#### TEXT SEGMENT
════
Our operations are subject to extensive federal, state and local environmental statutes, rules and regulations relating to air quality, water quality, waste management, natural resources and site remediation. These laws and regulations require us to make capital expenditures and to incur other expenditures to, among other things, meet air emissions standards, conduct site remediation, perform environmental monitoring, manage our fuel procurement, purchase emission credits or allowances and modulate operations of our generating facilities in order to reduce emissions. Failure to comply with applicable environmental laws and regulations, even if caused by factors beyond our control, could result in the assessment of civil or criminal penalties and liabilities and the need to expend significant sums to come into compliance. In addition, we may be required to expend significant resources defending ourselves against alleged violations of environmental laws and regulations.
On May 20, 2004, we received a Notice of Intent to Sue letter from the Attorneys General of the states of Connecticut, New Jersey and New York, and the Pennsylvania Department of Environmental Protection (the “PA DEP”) alleging that we made modifications to several of our generating facilities in West Virginia without obtaining the requisite pre-construction permits and that these modifications resulted in increased emissions at each of the facilities in violation of the Clean Air Act of 1970 (the “Clean Air Act”). This Notice also raised allegations regarding our Pennsylvania generating facilities but deferred to the PA DEP on enforcement matters. On September 8, 2004, we received a Notice of Intent to Sue letter from the Attorney General of the state of Maryland that essentially mirrored the previous Notice. On January 6, 2005, we filed a declaratory judgment action against the Attorneys General of New York, Connecticut and New Jersey in federal district court in West Virginia requesting that the court declare that our coal-fired power plants in West Virginia and Pennsylvania are in compliance with the Clean Air Act. On June 28, 2005, a lawsuit was filed in the U.S. District Court for the Western District of Pennsylvania by the Attorneys General of the states of New York, New Jersey, Connecticut and Maryland and the PA DEP alleging violations under the Clean Air Act and the Pennsylvania Control Act at our Hatfield’s Ferry, Armstrong and Mitchell facilities in Pennsylvania.
════
#### INFORMATION SHOWN

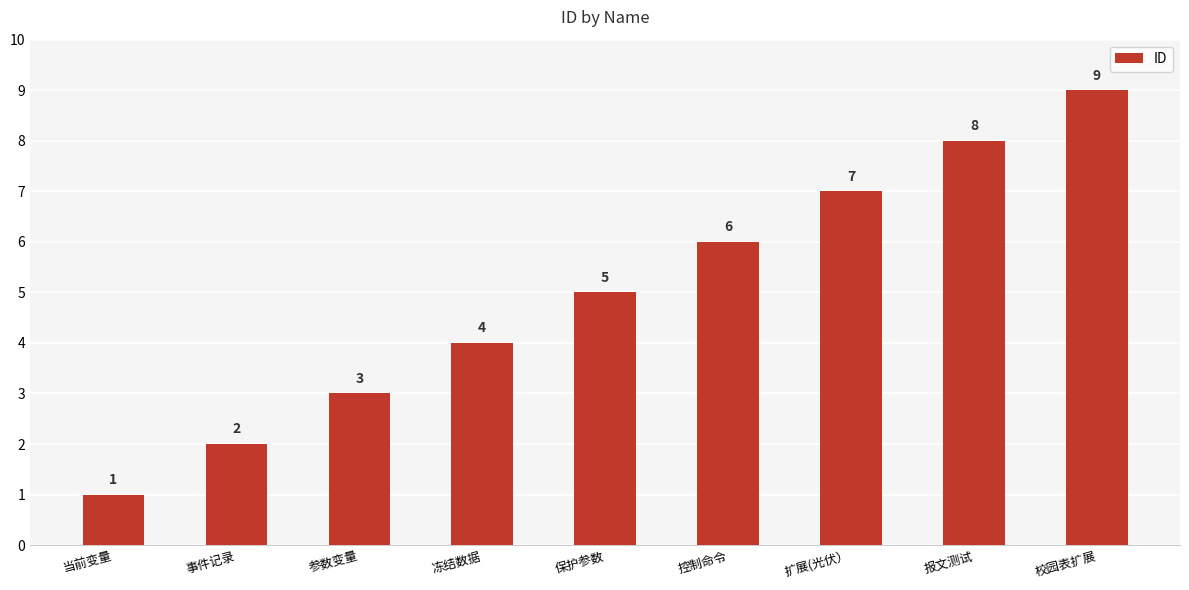

What is the difference between the values at 当前变量 and 扩展(光伏）?

6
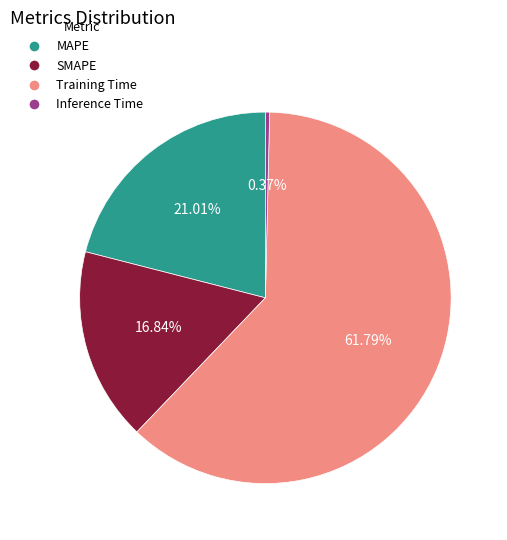

Rank the categories by value from lowest to highest.

Inference Time, SMAPE, MAPE, Training Time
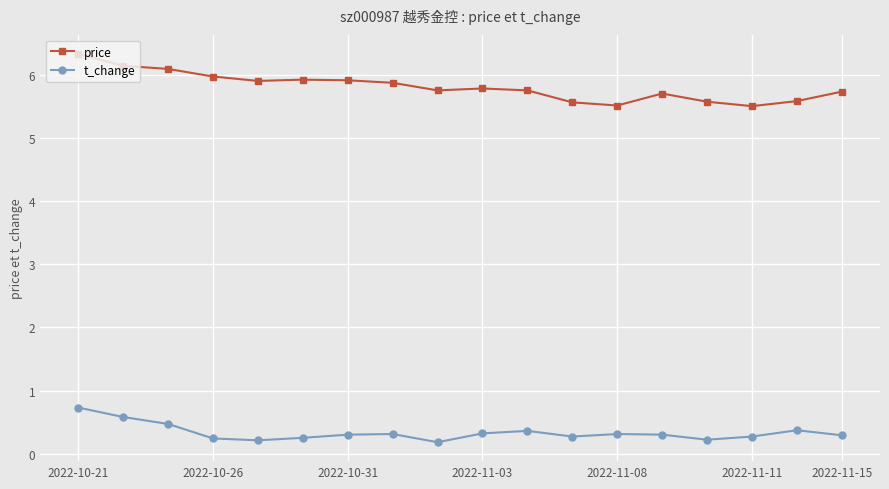

What is the difference between the second highest and minimum values in the price series?

0.6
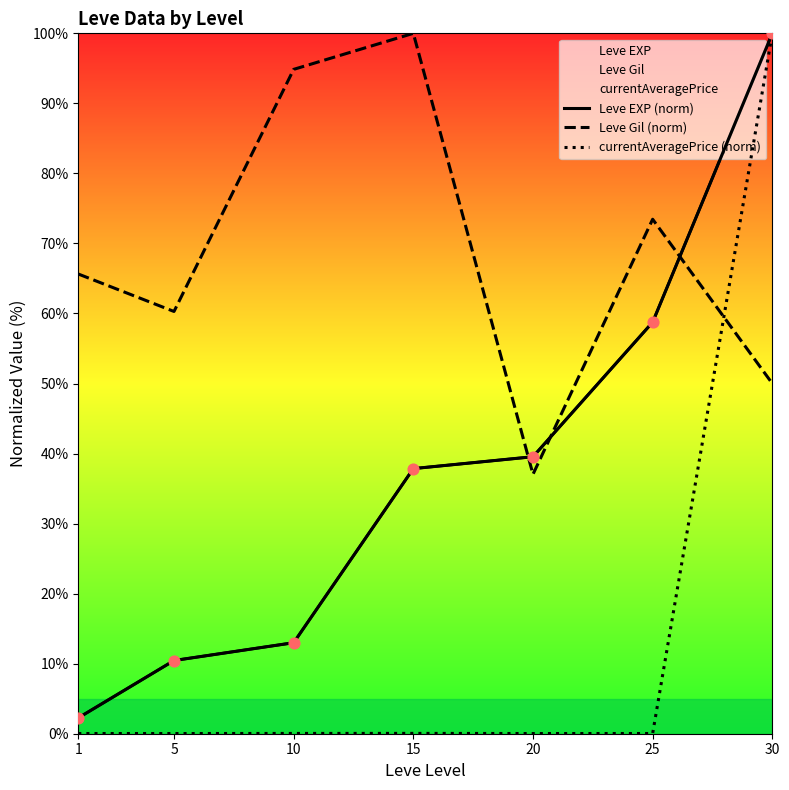

Which series reaches the maximum Y coordinate?

Leve EXP (norm)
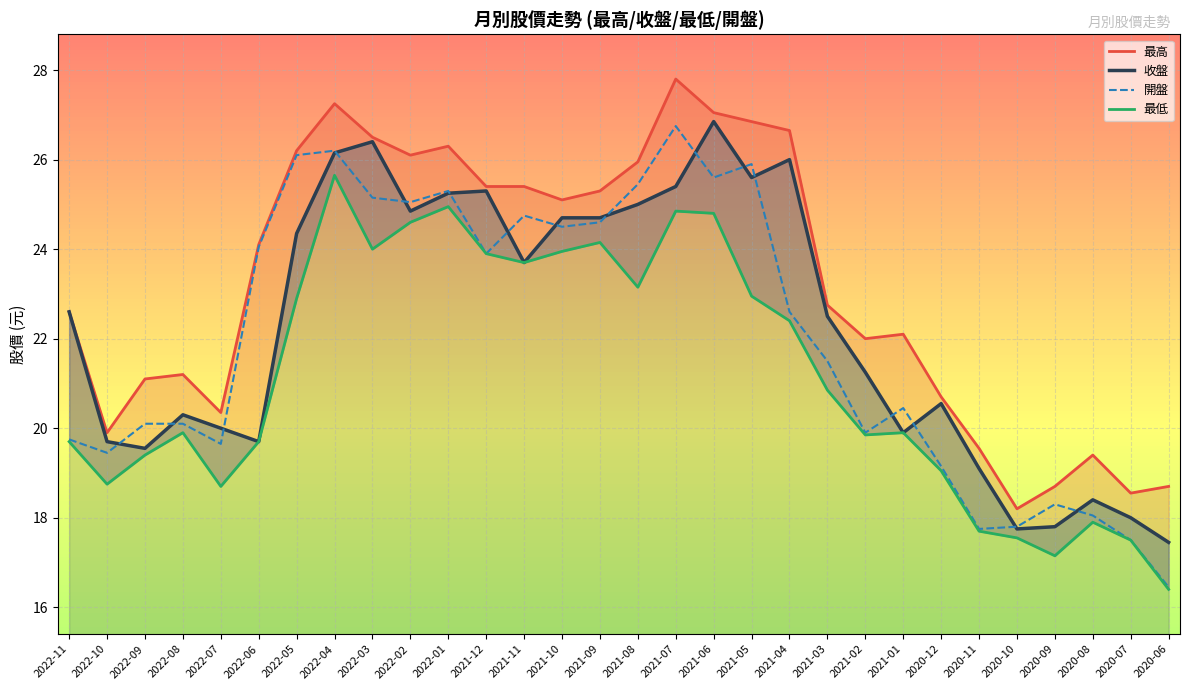

Reading left to right, extract all data points from this chart.

最高: 2022-11=22.6	2022-10=19.9	2022-09=21.1	2022-08=21.2	2022-07=20.4	2022-06=24.1	2022-05=26.2	2022-04=27.2	2022-03=26.5	2022-02=26.1	2022-01=26.3	2021-12=25.4	2021-11=25.4	2021-10=25.1	2021-09=25.3	2021-08=25.9	2021-07=27.8	2021-06=27.1	2021-05=26.9	2021-04=26.6	2021-03=22.8	2021-02=22.0	2021-01=22.1	2020-12=20.7	2020-11=19.6	2020-10=18.2	2020-09=18.7	2020-08=19.4	2020-07=18.6	2020-06=18.7
收盤: 2022-11=22.6	2022-10=19.7	2022-09=19.6	2022-08=20.3	2022-07=20.0	2022-06=19.7	2022-05=24.4	2022-04=26.1	2022-03=26.4	2022-02=24.9	2022-01=25.2	2021-12=25.3	2021-11=23.7	2021-10=24.7	2021-09=24.7	2021-08=25.0	2021-07=25.4	2021-06=26.9	2021-05=25.6	2021-04=26.0	2021-03=22.5	2021-02=21.2	2021-01=19.9	2020-12=20.6	2020-11=19.1	2020-10=17.8	2020-09=17.8	2020-08=18.4	2020-07=18.0	2020-06=17.4
開盤: 2022-11=19.8	2022-10=19.4	2022-09=20.1	2022-08=20.1	2022-07=19.6	2022-06=24.1	2022-05=26.1	2022-04=26.2	2022-03=25.1	2022-02=25.1	2022-01=25.3	2021-12=23.9	2021-11=24.8	2021-10=24.5	2021-09=24.6	2021-08=25.4	2021-07=26.8	2021-06=25.6	2021-05=25.9	2021-04=22.6	2021-03=21.5	2021-02=19.9	2021-01=20.4	2020-12=19.1	2020-11=17.8	2020-10=17.8	2020-09=18.3	2020-08=18.1	2020-07=17.5	2020-06=16.4
最低: 2022-11=19.7	2022-10=18.8	2022-09=19.4	2022-08=19.9	2022-07=18.7	2022-06=19.7	2022-05=22.9	2022-04=25.6	2022-03=24.0	2022-02=24.6	2022-01=24.9	2021-12=23.9	2021-11=23.7	2021-10=23.9	2021-09=24.1	2021-08=23.1	2021-07=24.9	2021-06=24.8	2021-05=22.9	2021-04=22.4	2021-03=20.9	2021-02=19.9	2021-01=19.9	2020-12=19.1	2020-11=17.7	2020-10=17.6	2020-09=17.1	2020-08=17.9	2020-07=17.5	2020-06=16.4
════
Continue the text on environmental laws and the Clean Air Act litigation from the point where it ends. The lines have no connection to the text on environmental regulation.

On February 16, 2005, the Citizens for Pennsylvania’s Future filed a lawsuit against Allegheny in the U.S. District Court for the Western District of Pennsylvania alleging violations of opacity limits and particulate matter emissions limits at our Hatfield’s Ferry facility.
If a federal court were to ultimately find that Allegheny violated the Clean Air Act, Allegheny could be ordered to install emission control equipment costing hundreds of millions of dollars and pay significant fines. We intend to vigorously defend against these actions but cannot predict their outcomes.
In addition, we incur costs to obtain and comply with a variety of environmental permits, licenses, inspections and other approvals. If there is a delay in obtaining any required environmental regulatory approval, or if we fail to obtain, maintain or comply with any such approval, operations at affected facilities could be halted or subjected to additional costs.
New environmental laws and regulations, or new interpretations of existing laws and regulations, could impose more stringent limitations on our operations or require us to incur significant additional costs. Our current compliance strategy may not successfully address the relevant standards and interpretations of the future.
As discussed above under “Proposed Asset Swap and Securitization,” we are currently contemplating an intra-company transfer of assets to facilitate the securitization financing of the construction of certain pollution control equipment at our Fort Martin generating facility. Currently, we plan to execute the Asset Swap and securitization only to the extent that we receive all of the regulatory and other approvals necessary for each aspect of the combined transaction. We can make no assurance that we will obtain all such necessary approvals or that we will consummate this transaction as contemplated or at all. We are considering various alternatives for the reduction of SO2 emissions at Fort Martin, including, among other things, other methods of financing the construction of the Scrubbers. However, other financing alternatives may not be available to us on acceptable terms. Any financing alternative that we undertake may only be available to us on terms that are not as beneficial to us as securitization may be. If we do not consummate the securitization transaction, we cannot assure that there will not be a delay in our construction of the Scrubbers or that we will construct the Scubbers at all.
Shifting state and federal regulatory policies impose risks on our operations and capital structure.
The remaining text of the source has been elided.